Are you an online education charlatan?

10 05 2011

While I still don’t have a good bumper sticker for the argument that I used to misclassify, a commentator from Down Under reminded me that I tend to be a little harsh about online education:

I’d buy your bumper sticker in the long form, but I have to speak up for online education charlatans, of whom I’m one. Down here in Australia we’re also being told that the solution to the bubble is to let it float up to the cloud, and believe me this is even more alarming to those of us who really are trying to teach all sorts of things meaningfully, quietly and quite well online.

Certainly, not everyone involved with online education is a charlatan. I know some people who are doing really interesting things with distance learning, especially in history. The question of whether or not you’re a charlatan revolves around motives. Consider this current story from the Huffington Post:

The New York Times Knowledge Network and New Jersey’s Fairleigh Dickinson University are teaming up to offer online courses in subjects ranging from homeland security studies to global health care.

The courses will be open to all students and they may be taken individually or used toward an academic certificate.

Why doesn’t the New York Times offer its digital services simply to the existing students on the FDU campus? The answer is easy: They need the money that online students can provide. Serving the students attending Fairleigh Dickinson in New Jersey simply isn’t a big enough market for a company that desperate.

The people I know in online education who are not charlatans tell me that creating a good online education course takes much more work than teaching it face-to-face. You can’t just upload your lectures and call it good. Especially in history, you need to rethink the entire way that you present facts and foster discussion and analysis.

I’d like to think the NYT has the best interests of Fairleigh Dickinson’s students at heart, but somehow I doubt it. Being a slave to the bottom line is a pretty good indicator that you’re an online education charlatan.



8 responses

10 05 2011
Middle Seaman

We have no influence over trends, administration and even deans. All we can do is improve the quality of teaching, thereby fighting the war on our preferred field.

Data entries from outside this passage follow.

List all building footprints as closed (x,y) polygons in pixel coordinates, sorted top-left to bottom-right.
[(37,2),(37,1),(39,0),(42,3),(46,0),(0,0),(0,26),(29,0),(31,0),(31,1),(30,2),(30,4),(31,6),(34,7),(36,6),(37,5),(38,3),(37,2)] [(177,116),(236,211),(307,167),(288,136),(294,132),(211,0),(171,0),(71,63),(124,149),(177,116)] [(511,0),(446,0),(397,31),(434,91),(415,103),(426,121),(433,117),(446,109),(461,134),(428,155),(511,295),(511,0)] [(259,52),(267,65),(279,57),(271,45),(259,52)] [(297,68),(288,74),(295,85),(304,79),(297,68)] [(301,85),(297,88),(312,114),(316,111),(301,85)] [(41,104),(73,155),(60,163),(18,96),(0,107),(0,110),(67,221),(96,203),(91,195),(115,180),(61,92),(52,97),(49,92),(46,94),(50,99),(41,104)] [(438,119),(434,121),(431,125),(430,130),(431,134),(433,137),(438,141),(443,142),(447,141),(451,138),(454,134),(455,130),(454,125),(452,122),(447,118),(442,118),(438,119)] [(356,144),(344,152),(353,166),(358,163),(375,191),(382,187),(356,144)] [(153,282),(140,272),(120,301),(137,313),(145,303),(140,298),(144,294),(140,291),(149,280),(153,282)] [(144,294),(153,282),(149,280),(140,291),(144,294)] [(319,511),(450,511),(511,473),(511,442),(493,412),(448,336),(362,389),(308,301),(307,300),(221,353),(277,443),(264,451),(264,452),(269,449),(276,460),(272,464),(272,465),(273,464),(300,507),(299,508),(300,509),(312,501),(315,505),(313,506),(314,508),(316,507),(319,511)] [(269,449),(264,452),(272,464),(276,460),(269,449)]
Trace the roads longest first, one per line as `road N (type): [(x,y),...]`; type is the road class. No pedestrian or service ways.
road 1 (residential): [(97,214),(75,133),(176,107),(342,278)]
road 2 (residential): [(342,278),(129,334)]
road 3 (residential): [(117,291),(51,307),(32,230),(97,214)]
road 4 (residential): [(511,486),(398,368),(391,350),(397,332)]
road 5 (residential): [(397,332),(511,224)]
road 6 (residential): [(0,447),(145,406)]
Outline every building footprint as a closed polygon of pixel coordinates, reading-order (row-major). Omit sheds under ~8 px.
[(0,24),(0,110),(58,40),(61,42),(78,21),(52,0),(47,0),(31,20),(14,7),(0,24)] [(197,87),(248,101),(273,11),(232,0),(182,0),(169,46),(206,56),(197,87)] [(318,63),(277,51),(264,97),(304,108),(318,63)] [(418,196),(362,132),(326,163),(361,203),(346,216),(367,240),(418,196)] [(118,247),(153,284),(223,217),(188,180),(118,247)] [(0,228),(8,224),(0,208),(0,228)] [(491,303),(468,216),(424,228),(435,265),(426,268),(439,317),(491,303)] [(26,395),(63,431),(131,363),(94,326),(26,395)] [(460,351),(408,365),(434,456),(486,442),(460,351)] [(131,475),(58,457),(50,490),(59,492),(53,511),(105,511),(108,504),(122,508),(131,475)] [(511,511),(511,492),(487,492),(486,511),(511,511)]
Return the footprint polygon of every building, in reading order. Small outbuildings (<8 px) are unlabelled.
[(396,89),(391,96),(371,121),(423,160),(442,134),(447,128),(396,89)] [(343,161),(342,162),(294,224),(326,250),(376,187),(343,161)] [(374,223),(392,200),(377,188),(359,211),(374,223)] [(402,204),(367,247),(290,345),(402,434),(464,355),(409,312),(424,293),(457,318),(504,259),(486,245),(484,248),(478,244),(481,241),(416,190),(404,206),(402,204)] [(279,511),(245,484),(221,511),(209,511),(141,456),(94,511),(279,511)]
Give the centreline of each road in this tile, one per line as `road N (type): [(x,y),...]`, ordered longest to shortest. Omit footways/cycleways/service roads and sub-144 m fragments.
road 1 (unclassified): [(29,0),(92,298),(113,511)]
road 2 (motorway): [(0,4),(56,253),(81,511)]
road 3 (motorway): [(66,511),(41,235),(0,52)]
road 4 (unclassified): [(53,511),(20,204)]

Face-to-face is the worst way to educate students (the majority). Only interactive, discussion-like and prepared form of studying really works. Even when you teach analytically difficult topics, in face-to-face mode, fails to convey depth and details to the students.

Currently, analytical courses online seem impossible, but non-analytical face-to-face teaching doesn’t work well even now.

If we could make everything interactive and discussion-like, online will not be an option. For years I tried to move the department towards seminar-type teaching on all levels. The answer always is dropping the topic.

10 05 2011
Jonathan Rees


Perhaps it comes from our different disciplines, but I couldn’t disagree more about your evaluation of face-to-face instruction. Discussion in an effort to bring out analytical points is just about the only way I know to get at the subtleties of history. Even if I could type fast enough to get a good analytical discussion going, you lose a lot without the ability to challenge students (and they you) in the middle of a thought.

Facts, facts and more facts is just plain dull – for me and for them.

11 05 2011
Middle Seaman

I may have failed to explain myself well enough. My experience with material that has no major intellectual obstacles is best describe by a former teacher who is a Nobel laureate. He asked us about our preferred style: “do you want vomit or problem solving?” Frontal vomit can be replaced by a textbook or an online course. Problem solving, i.e. digging in deeply, is best done face-to-face.

I attended classes in history, sociology, economics and linguistics. (I am a old pain.) I didn’t notice different styles of teaching for different topics. (May be in some art classes.)

11 05 2011
Music for Deckchairs

I’m late to this conversation, and perhaps should now change my name to Online Charlatan, which has quite a stylish ring, but I did want to send a small, polite cheer to your correspondent who feels that there are some weaknesses in face-to-face teaching. To me, these are increasing, just as the problems arising from online privateering are getting a bit worse. It’s just that face-to-face becomes our big taken for granted value, when the reality is that for many students its a practice of presenteeism. They’re with us, but they’re not necessarily listening, nor necessarily well prepared for the kind of socratic enquiry you’re advocating and that’s partly because they’re supposed to be in three other places at the same time, and also because their classes are overenrolled and we don’t know who they are.

So I’m not sure one method or another represents a magic bullet, because the problem isn’t mode of delivery, it’s institutional attitude, to which we are all more or less captive at the moment.

I read your earlier postings on online courses with interest.